Embryonic regulation and post-embryonic function of the single-minded gene in the Drosophila central nervous system

The single-minded (sim) gene in Drosophila melanogaster has long been known to play important roles in specifying the mesectodermal cell fate in the embryonic central nervous system (CNS). Mesectoderm cells differentiate into CNS midline cells by mid-embryogenesis. CNS midline cells contribute both neurons and glia to the developing nervous system, and are a source of both attractive and repulsive axonal guidance cues that combinatorially pattern the bilateral CNS. Removal of sim function leads to the failure of midline cell formation, and concomitantly a lack of instructive signal presentation to pathfinding axons from the lateral CNS. As a result, commissural axon tracts that cross the midline are largely absent and parallel longitudinal axon tracts that flank the midline appear fused as a single connective at the embryonic mid-plane. Due to this patterning defect, sim mutants are late embryonic lethal. In addition to the CNS midline, Sim can also be found in the developing foregut, posterior terminal structures, and a subset of myoblasts, although its roles in these compartments are less well understood. In collaboration with others, we demonstrated functions for sim in developing posterior terminal structures and gonads, patterning the larval cuticle, organizing the adult brain, and in adult behavior and locomotion. Using the MARCM strategy for positively marking sim mutant cell clones, we demonstrated that in contrast to its role in neurogenesis in the CNS mesectoderm, sim functions to pattern axon fascicles in the larval central brain, a region known to be important in the interhemispheric communication and the coordination of leg movement.
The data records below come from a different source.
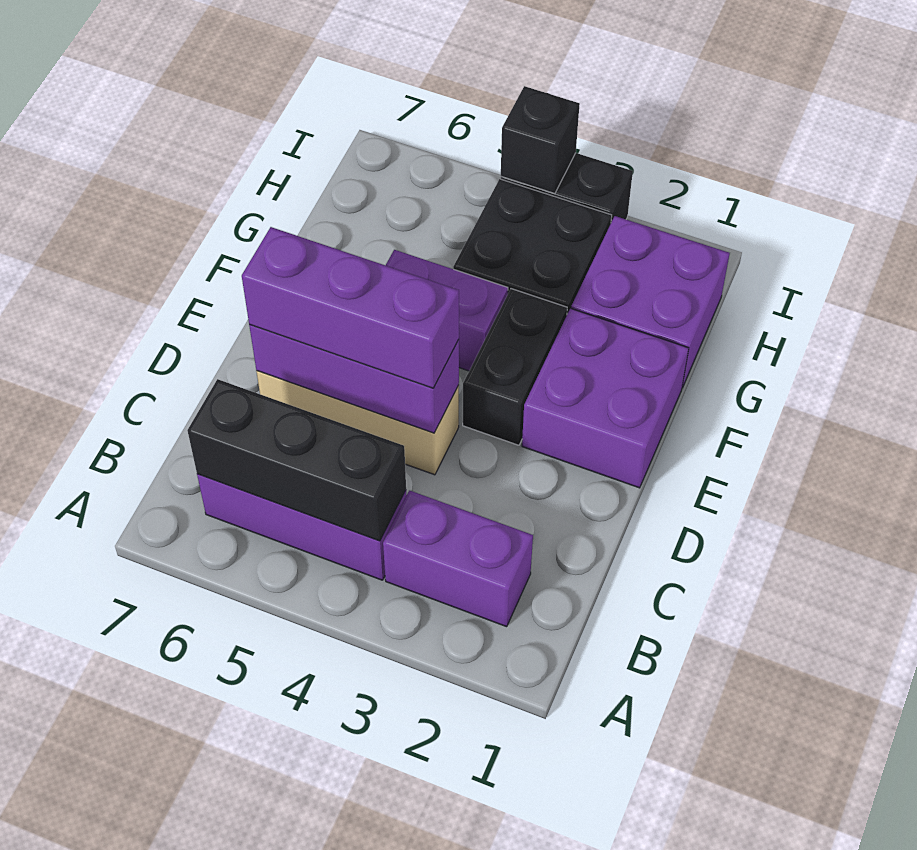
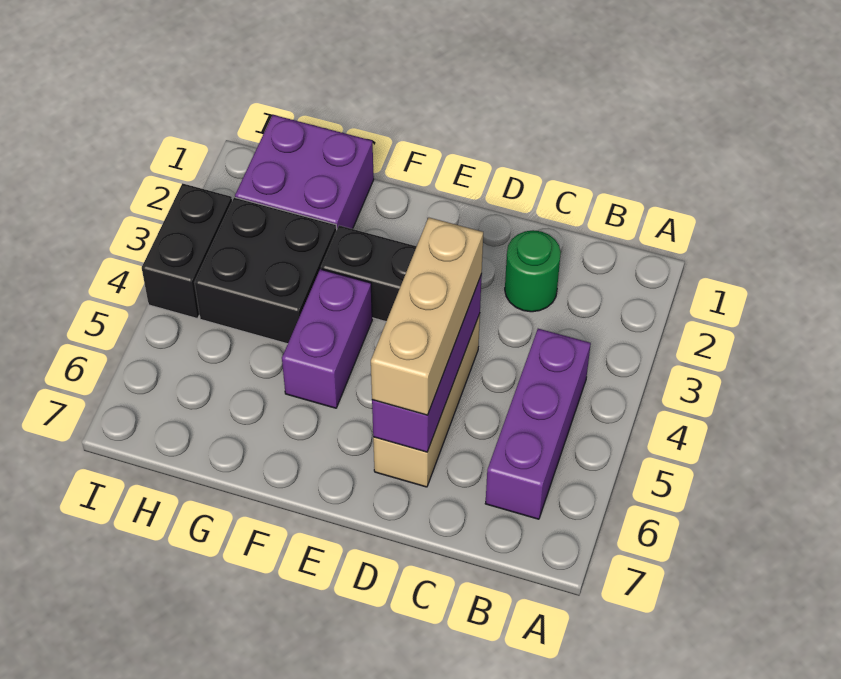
purple 1x2 brick [383,491,533,627] -> none
black 1x3 brick [188,379,406,541] -> none
none -> green 1x1 round brick [505,230,561,312]
purple 1x3 brick [242,227,459,388] -> tan 1x3 brick [371,218,483,415]
purple 2x2 brick [522,308,689,488] -> none
black 1x1 brick [501,86,580,194] -> none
Using RT-PCR, we showed that the sim locus yields a third, previously unidentified transcript that is the primary isoform used post-embryonically. Genetic dissection of inter- and intragenic regions from the sim locus revealed locations of enhancers that drive expression in the CNS midline, myoblasts, and foregut. Taken together, these results have broadened our understanding of sim, an important regulator of development with complex regulation.